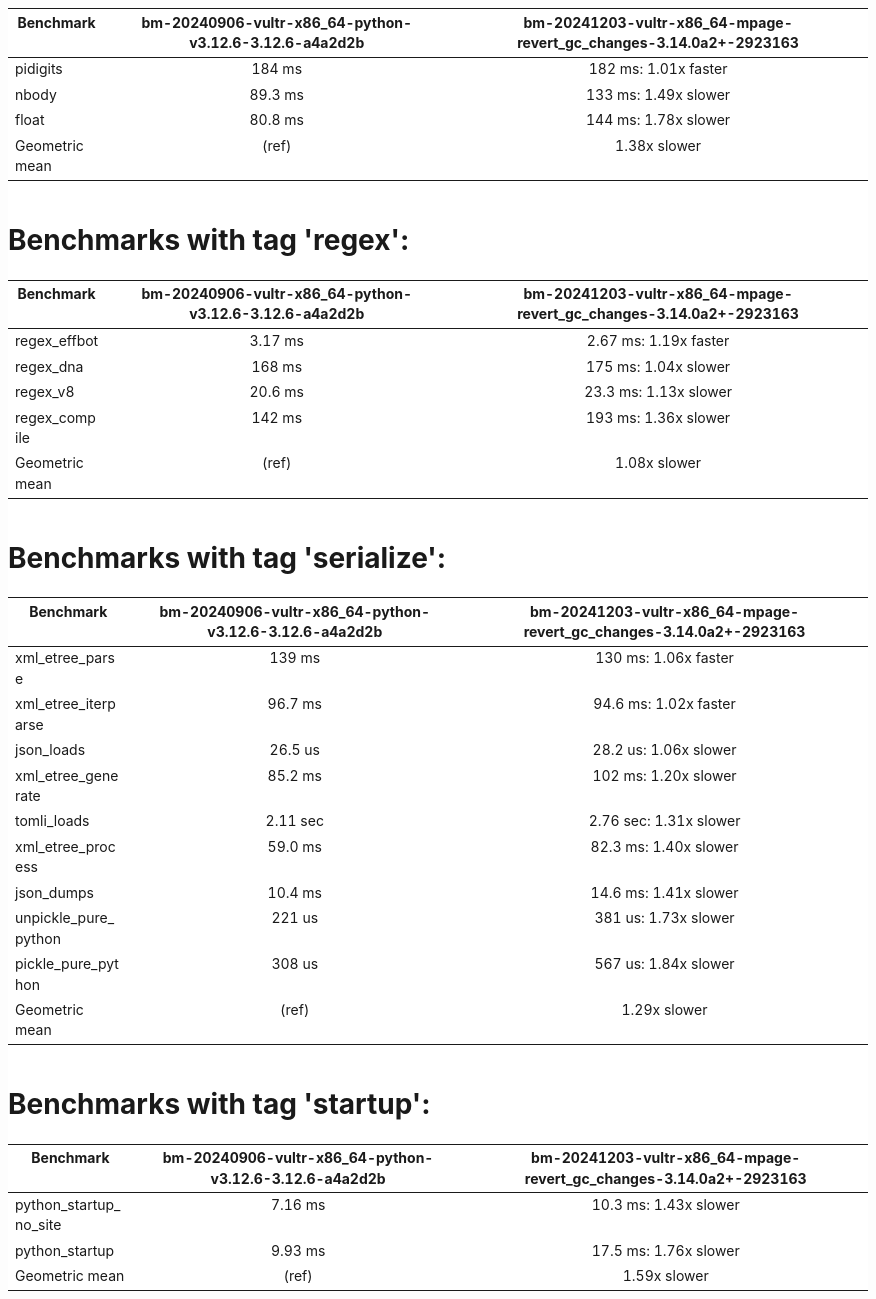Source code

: | Benchmark      | bm-20240906-vultr-x86_64-python-v3.12.6-3.12.6-a4a2d2b | bm-20241203-vultr-x86_64-mpage-revert_gc_changes-3.14.0a2+-2923163 |
|----------------|:------------------------------------------------------:|:------------------------------------------------------------------:|
| pidigits       | 184 ms                                                 | 182 ms: 1.01x faster                                               |
| nbody          | 89.3 ms                                                | 133 ms: 1.49x slower                                               |
| float          | 80.8 ms                                                | 144 ms: 1.78x slower                                               |
| Geometric mean | (ref)                                                  | 1.38x slower                                                       |

Benchmarks with tag 'regex':
============================

| Benchmark      | bm-20240906-vultr-x86_64-python-v3.12.6-3.12.6-a4a2d2b | bm-20241203-vultr-x86_64-mpage-revert_gc_changes-3.14.0a2+-2923163 |
|----------------|:------------------------------------------------------:|:------------------------------------------------------------------:|
| regex_effbot   | 3.17 ms                                                | 2.67 ms: 1.19x faster                                              |
| regex_dna      | 168 ms                                                 | 175 ms: 1.04x slower                                               |
| regex_v8       | 20.6 ms                                                | 23.3 ms: 1.13x slower                                              |
| regex_compile  | 142 ms                                                 | 193 ms: 1.36x slower                                               |
| Geometric mean | (ref)                                                  | 1.08x slower                                                       |

Benchmarks with tag 'serialize':
================================

| Benchmark            | bm-20240906-vultr-x86_64-python-v3.12.6-3.12.6-a4a2d2b | bm-20241203-vultr-x86_64-mpage-revert_gc_changes-3.14.0a2+-2923163 |
|----------------------|:------------------------------------------------------:|:------------------------------------------------------------------:|
| xml_etree_parse      | 139 ms                                                 | 130 ms: 1.06x faster                                               |
| xml_etree_iterparse  | 96.7 ms                                                | 94.6 ms: 1.02x faster                                              |
| json_loads           | 26.5 us                                                | 28.2 us: 1.06x slower                                              |
| xml_etree_generate   | 85.2 ms                                                | 102 ms: 1.20x slower                                               |
| tomli_loads          | 2.11 sec                                               | 2.76 sec: 1.31x slower                                             |
| xml_etree_process    | 59.0 ms                                                | 82.3 ms: 1.40x slower                                              |
| json_dumps           | 10.4 ms                                                | 14.6 ms: 1.41x slower                                              |
| unpickle_pure_python | 221 us                                                 | 381 us: 1.73x slower                                               |
| pickle_pure_python   | 308 us                                                 | 567 us: 1.84x slower                                               |
| Geometric mean       | (ref)                                                  | 1.29x slower                                                       |

Benchmarks with tag 'startup':
==============================

| Benchmark              | bm-20240906-vultr-x86_64-python-v3.12.6-3.12.6-a4a2d2b | bm-20241203-vultr-x86_64-mpage-revert_gc_changes-3.14.0a2+-2923163 |
|------------------------|:------------------------------------------------------:|:------------------------------------------------------------------:|
| python_startup_no_site | 7.16 ms                                                | 10.3 ms: 1.43x slower                                              |
| python_startup         | 9.93 ms                                                | 17.5 ms: 1.76x slower                                              |
| Geometric mean         | (ref)                                                  | 1.59x slower                                                       |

§ **TASK PROMPT**: Take the material above from its first line through the line holding "182 ms: 1.01x" and set it down exactly, without the pictures.

§ **REPLY**:
Source code

: | Benchmark      | bm-20240906-vultr-x86_64-python-v3.12.6-3.12.6-a4a2d2b | bm-20241203-vultr-x86_64-mpage-revert_gc_changes-3.14.0a2+-2923163 |
|----------------|:------------------------------------------------------:|:------------------------------------------------------------------:|
| pidigits       | 184 ms                                                 | 182 ms: 1.01x faster                                               |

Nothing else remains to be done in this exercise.